• **Directions**: Whenever a line in the records below holds the string "regulations", copy it out.

Dataset records:

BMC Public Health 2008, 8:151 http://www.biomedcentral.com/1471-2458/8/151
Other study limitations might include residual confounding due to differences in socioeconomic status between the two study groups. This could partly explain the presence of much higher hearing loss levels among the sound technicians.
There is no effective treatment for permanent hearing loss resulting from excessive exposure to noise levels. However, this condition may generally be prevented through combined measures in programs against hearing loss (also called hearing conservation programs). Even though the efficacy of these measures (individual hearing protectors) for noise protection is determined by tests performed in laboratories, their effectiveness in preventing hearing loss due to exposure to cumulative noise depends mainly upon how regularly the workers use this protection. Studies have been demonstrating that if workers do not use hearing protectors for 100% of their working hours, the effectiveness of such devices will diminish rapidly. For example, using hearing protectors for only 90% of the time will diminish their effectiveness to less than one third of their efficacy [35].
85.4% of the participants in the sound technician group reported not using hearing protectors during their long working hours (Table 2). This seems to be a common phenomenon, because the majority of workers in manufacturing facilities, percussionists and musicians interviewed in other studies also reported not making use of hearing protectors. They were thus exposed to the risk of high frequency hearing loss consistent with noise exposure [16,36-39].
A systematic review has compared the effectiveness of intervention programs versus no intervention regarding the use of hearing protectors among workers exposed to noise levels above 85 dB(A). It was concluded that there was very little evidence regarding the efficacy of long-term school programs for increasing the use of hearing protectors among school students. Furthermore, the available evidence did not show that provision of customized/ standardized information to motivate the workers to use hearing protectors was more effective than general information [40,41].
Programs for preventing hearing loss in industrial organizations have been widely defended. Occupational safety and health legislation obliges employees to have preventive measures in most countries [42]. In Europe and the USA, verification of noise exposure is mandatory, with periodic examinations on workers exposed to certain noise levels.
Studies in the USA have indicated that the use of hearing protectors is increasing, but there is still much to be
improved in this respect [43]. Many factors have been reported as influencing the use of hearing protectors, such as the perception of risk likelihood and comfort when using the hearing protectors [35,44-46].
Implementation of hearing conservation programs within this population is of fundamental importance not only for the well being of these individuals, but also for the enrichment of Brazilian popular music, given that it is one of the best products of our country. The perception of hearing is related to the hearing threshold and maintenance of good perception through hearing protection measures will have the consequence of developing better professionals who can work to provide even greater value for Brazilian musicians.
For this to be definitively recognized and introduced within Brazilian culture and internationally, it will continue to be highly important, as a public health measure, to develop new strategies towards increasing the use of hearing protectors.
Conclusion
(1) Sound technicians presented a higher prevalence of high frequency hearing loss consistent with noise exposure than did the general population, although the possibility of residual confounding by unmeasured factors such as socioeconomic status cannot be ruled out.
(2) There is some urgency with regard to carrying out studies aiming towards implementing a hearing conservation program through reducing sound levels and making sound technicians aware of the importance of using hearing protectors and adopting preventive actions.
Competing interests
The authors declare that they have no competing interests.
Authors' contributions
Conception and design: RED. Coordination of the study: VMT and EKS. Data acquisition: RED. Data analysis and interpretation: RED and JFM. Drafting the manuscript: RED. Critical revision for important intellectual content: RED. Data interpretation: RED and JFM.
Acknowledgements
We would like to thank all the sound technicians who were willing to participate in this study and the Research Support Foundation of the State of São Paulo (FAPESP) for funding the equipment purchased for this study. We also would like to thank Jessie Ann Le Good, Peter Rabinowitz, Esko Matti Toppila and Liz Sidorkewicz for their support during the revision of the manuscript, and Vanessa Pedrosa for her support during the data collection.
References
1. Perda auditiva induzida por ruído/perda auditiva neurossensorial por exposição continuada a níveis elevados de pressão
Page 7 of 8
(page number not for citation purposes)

---

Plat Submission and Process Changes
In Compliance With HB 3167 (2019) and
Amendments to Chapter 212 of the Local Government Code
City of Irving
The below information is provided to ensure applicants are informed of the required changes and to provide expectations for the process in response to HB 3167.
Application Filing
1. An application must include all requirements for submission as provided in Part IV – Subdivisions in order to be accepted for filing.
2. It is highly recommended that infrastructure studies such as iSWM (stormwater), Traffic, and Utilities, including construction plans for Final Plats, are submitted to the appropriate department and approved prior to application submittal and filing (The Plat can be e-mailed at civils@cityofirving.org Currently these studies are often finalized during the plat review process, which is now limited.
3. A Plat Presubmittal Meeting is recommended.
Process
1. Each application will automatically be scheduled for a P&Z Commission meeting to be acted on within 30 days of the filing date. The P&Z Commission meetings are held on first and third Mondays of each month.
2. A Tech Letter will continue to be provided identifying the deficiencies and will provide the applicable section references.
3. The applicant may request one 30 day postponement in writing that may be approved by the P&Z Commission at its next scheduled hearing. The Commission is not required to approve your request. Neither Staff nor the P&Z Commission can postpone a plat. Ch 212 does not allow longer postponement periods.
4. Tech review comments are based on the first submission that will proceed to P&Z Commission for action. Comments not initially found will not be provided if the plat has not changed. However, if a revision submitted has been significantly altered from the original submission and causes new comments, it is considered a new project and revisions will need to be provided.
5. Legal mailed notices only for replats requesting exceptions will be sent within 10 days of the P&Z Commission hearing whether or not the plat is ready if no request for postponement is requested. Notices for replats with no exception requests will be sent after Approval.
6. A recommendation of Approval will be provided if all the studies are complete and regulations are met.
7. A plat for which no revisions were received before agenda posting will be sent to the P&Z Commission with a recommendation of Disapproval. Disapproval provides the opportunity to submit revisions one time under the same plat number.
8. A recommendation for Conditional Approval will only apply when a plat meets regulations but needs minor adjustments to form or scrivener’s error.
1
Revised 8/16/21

• **Response box**:
6. A recommendation of Approval will be provided if all the studies are complete and regulations are met.
8. A recommendation for Conditional Approval will only apply when a plat meets regulations but needs minor adjustments to form or scrivener’s error.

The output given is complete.